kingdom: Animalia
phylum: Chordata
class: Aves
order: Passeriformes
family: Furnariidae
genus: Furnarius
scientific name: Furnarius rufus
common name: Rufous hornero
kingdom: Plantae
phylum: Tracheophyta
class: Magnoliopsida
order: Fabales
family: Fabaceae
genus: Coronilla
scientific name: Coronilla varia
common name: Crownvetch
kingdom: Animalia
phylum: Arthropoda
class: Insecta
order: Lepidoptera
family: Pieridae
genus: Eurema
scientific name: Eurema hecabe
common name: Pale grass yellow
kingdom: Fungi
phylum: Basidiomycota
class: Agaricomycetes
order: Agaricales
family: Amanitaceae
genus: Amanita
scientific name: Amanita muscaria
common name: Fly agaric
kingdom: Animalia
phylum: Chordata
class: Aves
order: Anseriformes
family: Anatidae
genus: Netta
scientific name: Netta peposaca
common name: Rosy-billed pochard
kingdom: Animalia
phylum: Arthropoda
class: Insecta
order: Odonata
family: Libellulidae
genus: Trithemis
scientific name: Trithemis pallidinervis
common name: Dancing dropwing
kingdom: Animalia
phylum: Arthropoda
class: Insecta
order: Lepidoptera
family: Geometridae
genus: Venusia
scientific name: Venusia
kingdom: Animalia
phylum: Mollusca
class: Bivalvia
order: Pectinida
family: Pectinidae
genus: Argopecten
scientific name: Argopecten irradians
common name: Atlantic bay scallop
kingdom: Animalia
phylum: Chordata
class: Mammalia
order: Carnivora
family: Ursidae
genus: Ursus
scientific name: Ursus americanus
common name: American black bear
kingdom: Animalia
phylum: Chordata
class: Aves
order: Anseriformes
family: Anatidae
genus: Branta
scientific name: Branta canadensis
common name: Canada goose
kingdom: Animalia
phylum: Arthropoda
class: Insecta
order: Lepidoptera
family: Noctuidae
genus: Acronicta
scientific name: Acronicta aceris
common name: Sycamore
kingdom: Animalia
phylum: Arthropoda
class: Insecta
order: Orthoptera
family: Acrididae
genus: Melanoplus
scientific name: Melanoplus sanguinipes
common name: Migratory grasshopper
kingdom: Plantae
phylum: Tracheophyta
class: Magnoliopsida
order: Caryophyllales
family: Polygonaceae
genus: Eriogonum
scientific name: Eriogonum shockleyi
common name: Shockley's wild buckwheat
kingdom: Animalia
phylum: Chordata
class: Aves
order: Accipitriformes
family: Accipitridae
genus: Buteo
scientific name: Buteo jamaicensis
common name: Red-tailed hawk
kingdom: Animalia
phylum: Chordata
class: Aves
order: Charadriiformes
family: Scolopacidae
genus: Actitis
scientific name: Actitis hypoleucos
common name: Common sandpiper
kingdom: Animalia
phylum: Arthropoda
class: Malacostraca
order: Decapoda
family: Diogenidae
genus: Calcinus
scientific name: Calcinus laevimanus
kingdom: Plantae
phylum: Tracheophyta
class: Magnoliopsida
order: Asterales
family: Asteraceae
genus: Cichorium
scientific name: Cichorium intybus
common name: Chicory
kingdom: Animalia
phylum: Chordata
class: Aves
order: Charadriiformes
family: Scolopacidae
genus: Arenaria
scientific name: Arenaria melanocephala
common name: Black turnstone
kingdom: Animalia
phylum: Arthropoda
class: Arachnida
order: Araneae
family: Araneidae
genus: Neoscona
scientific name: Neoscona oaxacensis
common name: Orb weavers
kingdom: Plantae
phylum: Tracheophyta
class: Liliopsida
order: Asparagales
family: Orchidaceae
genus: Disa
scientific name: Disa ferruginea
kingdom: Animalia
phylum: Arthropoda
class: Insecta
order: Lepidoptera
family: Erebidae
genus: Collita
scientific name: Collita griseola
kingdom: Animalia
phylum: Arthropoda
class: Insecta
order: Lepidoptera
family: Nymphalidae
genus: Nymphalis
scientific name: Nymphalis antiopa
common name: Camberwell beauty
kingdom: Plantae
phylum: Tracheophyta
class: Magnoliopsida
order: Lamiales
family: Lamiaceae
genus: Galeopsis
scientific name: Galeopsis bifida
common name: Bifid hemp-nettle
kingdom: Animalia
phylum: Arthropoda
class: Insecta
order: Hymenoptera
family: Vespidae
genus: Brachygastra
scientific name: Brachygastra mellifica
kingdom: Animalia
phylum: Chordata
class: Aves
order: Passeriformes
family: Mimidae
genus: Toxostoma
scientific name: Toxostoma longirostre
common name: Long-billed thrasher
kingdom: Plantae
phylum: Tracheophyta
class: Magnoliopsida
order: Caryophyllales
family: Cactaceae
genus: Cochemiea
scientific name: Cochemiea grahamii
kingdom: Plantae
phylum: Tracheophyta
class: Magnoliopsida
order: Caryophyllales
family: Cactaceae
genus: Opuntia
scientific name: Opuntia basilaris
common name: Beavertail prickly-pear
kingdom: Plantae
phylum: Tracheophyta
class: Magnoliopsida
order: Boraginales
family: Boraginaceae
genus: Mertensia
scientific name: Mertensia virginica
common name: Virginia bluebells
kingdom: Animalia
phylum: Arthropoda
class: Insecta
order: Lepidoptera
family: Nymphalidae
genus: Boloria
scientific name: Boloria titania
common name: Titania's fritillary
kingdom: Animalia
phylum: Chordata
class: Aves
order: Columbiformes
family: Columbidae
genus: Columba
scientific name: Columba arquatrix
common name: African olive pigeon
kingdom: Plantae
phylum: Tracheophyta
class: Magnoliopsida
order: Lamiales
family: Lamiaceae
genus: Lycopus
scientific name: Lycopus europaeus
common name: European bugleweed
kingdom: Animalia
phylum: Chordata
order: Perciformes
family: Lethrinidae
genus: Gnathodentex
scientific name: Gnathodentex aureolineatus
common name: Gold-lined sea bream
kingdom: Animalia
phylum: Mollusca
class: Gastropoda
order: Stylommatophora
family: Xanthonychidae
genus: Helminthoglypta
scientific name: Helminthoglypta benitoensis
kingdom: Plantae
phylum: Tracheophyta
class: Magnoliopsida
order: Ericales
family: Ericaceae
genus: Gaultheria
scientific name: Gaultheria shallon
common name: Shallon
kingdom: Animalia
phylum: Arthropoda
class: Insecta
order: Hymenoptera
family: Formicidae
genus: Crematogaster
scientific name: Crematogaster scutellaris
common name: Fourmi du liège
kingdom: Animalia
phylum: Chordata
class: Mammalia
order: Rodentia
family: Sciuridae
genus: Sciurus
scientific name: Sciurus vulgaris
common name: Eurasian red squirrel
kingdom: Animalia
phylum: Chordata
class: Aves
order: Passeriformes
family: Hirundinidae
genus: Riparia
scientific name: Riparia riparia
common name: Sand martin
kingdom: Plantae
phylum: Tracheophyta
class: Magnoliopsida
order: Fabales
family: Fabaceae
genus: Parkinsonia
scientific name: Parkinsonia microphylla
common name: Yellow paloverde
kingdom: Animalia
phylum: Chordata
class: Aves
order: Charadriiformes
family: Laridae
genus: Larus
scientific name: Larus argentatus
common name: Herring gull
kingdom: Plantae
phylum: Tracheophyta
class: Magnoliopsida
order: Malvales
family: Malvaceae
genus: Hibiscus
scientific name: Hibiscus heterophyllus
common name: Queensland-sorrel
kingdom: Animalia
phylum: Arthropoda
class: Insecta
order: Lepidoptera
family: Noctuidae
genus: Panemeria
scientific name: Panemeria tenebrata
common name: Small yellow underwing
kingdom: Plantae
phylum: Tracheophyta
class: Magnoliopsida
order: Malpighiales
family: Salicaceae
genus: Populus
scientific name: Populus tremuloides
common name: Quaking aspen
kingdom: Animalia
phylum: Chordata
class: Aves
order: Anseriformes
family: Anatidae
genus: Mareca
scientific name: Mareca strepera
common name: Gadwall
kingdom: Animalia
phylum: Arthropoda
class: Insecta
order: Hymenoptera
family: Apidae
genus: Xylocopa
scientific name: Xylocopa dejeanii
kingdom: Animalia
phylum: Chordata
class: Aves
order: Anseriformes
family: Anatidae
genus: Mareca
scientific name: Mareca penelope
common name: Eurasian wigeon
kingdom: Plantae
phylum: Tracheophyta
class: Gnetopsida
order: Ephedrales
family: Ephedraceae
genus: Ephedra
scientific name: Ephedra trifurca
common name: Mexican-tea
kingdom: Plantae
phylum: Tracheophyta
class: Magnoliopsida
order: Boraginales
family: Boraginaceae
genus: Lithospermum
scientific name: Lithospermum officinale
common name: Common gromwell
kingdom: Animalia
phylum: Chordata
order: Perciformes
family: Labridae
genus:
────────────────────
**AIM OF THE EXERCISE:**
Extract verbatim every line from the one containing "common name: Red-tailed hawk" through the one containing "genus: Arenaria", both included, and output nothing else.

**RESPONSE TO THIS EXERCISE:**
common name: Red-tailed hawk
kingdom: Animalia
phylum: Chordata
class: Aves
order: Charadriiformes
family: Scolopacidae
genus: Actitis
scientific name: Actitis hypoleucos
common name: Common sandpiper
kingdom: Animalia
phylum: Arthropoda
class: Malacostraca
order: Decapoda
family: Diogenidae
genus: Calcinus
scientific name: Calcinus laevimanus
kingdom: Plantae
phylum: Tracheophyta
class: Magnoliopsida
order: Asterales
family: Asteraceae
genus: Cichorium
scientific name: Cichorium intybus
common name: Chicory
kingdom: Animalia
phylum: Chordata
class: Aves
order: Charadriiformes
family: Scolopacidae
genus: Arenaria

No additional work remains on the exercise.